Print the stretch of rows from the line containing "Document page, 1654x1241 pixels." through the end of the rows, both ends included, copying each line exactly.

- PROVIDED MATERIAL -
⟨
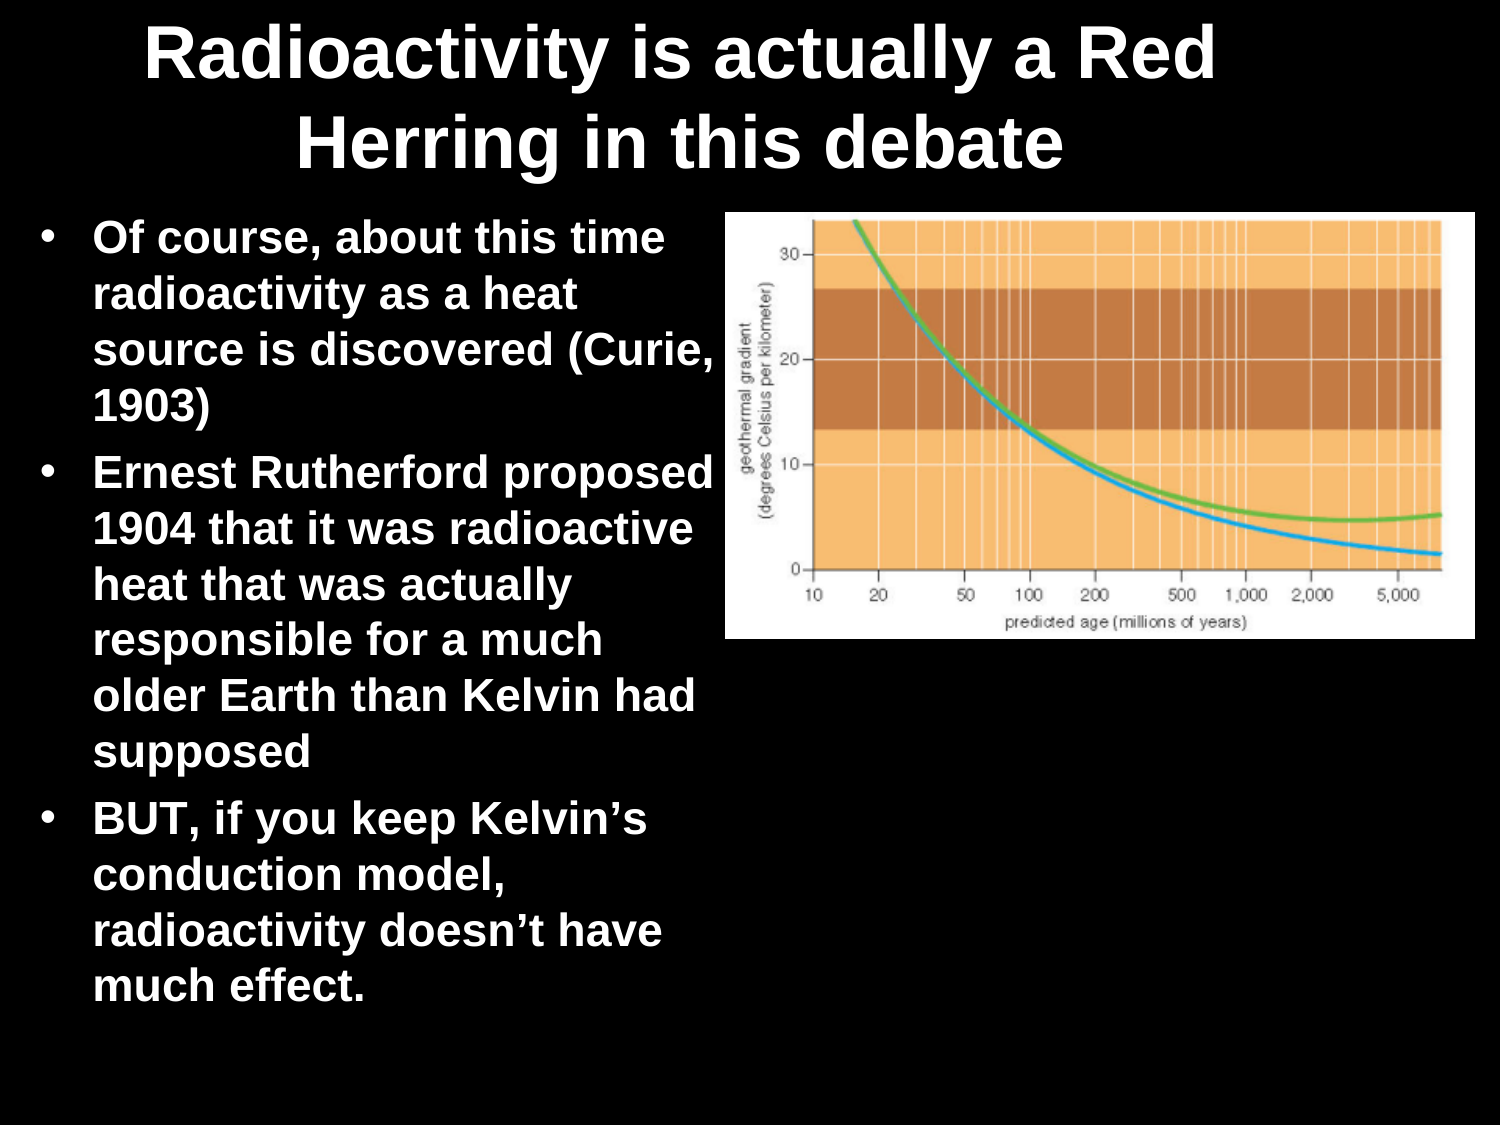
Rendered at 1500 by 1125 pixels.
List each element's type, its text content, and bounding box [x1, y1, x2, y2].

list Of course, about this time radioactivity as a heat source is discovered (Curie, 1903) Ernest Rutherford proposed 1904 that it was radioactive heat that was actually responsible for a much older Earth than Kelvin had supposed BUT, if you keep Kelvin’s conduction model, radioactivity doesn’t have much effect. [24, 200, 738, 1026]
title Radioactivity is actually a Red Herring in this debate [99, 0, 1263, 192]
picture [725, 212, 1475, 640]
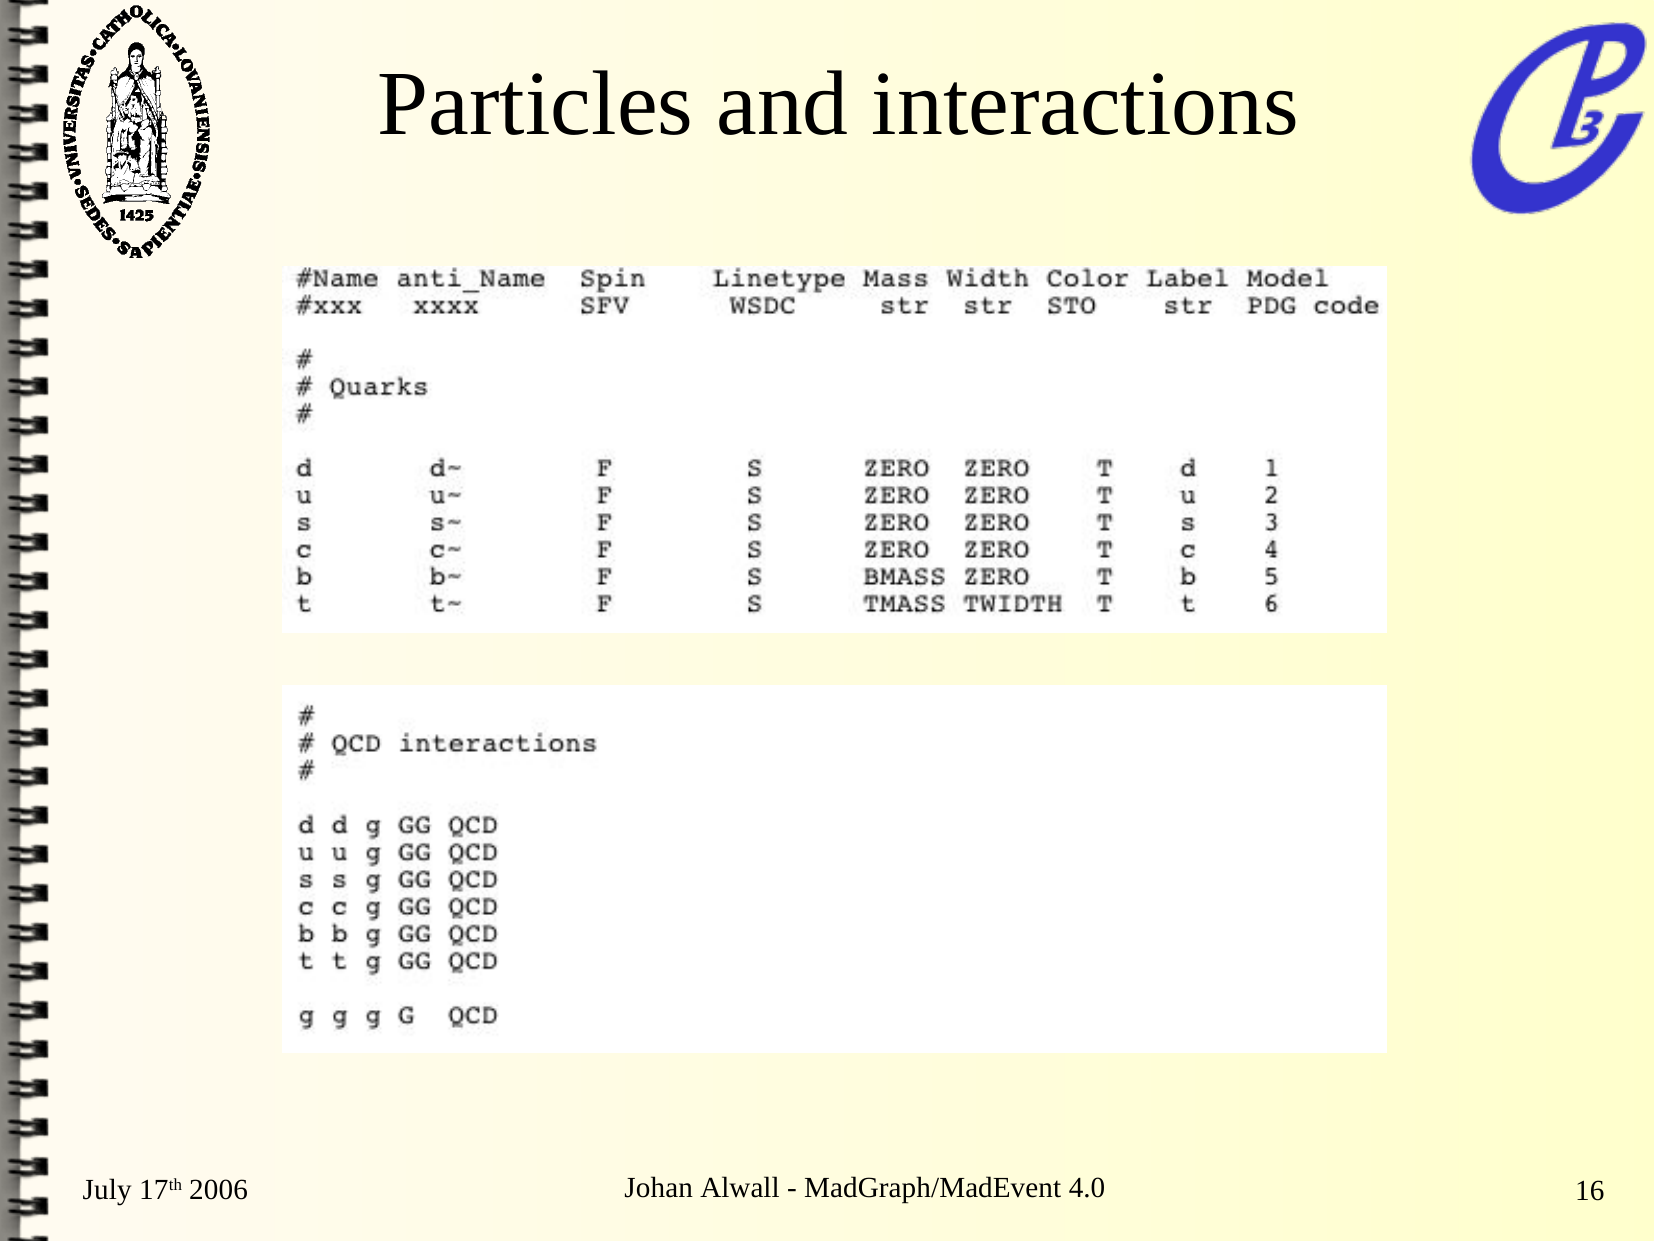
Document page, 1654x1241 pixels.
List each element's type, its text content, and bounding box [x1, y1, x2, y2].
⟩
- TASK RESULT -
Document page, 1654x1241 pixels.
List each element's type, its text content, and bounding box [x1, y1, x2, y2].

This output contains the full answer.